Schon früh ist Marie Reiners weg aus Rheydt. 1990 dann der Start ihrer Karriere. Mit Hella Kemper saß sie im Heinrich-Heine-Seminar der Uni Köln. Und als die als Hella von Sinnen durchstartete, "hat sie mich gefragt, ob ich nicht als Autorin arbeiten wollte." Dann ging´s los mit "Alles Nichts Oder, Geld oder Liebe und 1000 Sketchen", beschreibt sie die Anfänge. Hauptsächlich ihren Eltern zuliebe hat sie "zwischen drei Shows" noch ihren Uni-Abschluss gemacht.

Marie Reiners ist eine Frau, die vor innerer Kraft zu strotzen scheint. Dabei offen und dem Gegenüber zugewandt. Ganz anders als ihre Protagonistin Bärbel in ihrem Roman. "Sie ist eine Versehrte.
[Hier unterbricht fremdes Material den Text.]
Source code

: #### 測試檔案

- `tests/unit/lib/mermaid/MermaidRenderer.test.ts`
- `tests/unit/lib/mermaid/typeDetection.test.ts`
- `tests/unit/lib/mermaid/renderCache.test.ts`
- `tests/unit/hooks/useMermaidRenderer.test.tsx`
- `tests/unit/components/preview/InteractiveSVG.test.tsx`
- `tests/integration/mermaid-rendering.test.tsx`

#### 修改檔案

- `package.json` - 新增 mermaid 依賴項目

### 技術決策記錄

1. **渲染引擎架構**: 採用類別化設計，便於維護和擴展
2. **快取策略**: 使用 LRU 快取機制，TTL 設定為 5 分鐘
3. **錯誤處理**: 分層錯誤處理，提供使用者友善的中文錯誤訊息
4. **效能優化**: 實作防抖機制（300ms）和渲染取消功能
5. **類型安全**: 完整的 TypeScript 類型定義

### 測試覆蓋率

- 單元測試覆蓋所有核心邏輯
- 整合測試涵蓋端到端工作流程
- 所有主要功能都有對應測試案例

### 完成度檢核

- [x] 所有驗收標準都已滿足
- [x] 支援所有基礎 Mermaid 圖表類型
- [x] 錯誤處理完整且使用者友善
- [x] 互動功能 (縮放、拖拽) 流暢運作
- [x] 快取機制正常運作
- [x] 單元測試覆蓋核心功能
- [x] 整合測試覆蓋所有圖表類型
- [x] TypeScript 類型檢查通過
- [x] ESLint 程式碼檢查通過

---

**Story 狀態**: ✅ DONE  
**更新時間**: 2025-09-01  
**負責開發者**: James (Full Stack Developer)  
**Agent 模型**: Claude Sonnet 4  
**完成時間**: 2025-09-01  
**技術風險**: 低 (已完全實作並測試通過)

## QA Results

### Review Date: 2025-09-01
Asexuell. Aber fasziniert von ,Bambi', der Frau, der sie begegnet. Weil sie zum ersten Mal in ihrem Leben so etwas wie Nähe und Empathie erfährt. Das kann sie nicht fassen." Obwohl es in dem Buch um Tote geht, "ist der Roman kein Krimi im klassischen Sinn. Eher ein Psychogramm." Und das mit viel Lust und Freude am Draufloserzählen: "Ich wusste beim Schreiben nicht, wohin es geht. Da ging es mir wie Bärbel", schmunzelt sie, "zu Beginn hatte ich das Ende nicht im Kopf. Mir war nur wichtig, eng bei den Figuren zu bleiben."

Mit Unterbrechung und der Arbeit an "sechs oder sieben Drehbüchern", hat das Schreiben des Buches gedauert. Begleitet von gehörigem Respekt: "Das ist ein völlig anders Handwerk als ein Drehbuch zu schreiben." Rund ein Dutzend Lesungen hat Marie Reiners bisher absolviert. Eine völlig neue Erfahrung, denn Drehbuchautoren stehen in aller Regel nicht in der Öffentlichkeit - die sie als Mensch auch nicht unbedingt sucht. Sie ist jedes Mal danach völlig erschöpft. Allerdings freut sie sich sehr über die Reaktionen während und nach ihren Auftritten: "Das Publikum ist bezaubernd." Es wird eine Fortsetzung des Romans um die Tierpräparatorin Bärbel geben: "Aber damit lasse ich mir Zeit."

Marie Reiners hat lediglich einen Anspruch an ihre Arbeit. Er klingt simpel, ist aber dennoch eine große Aufgabe: "Ich will unterhalten."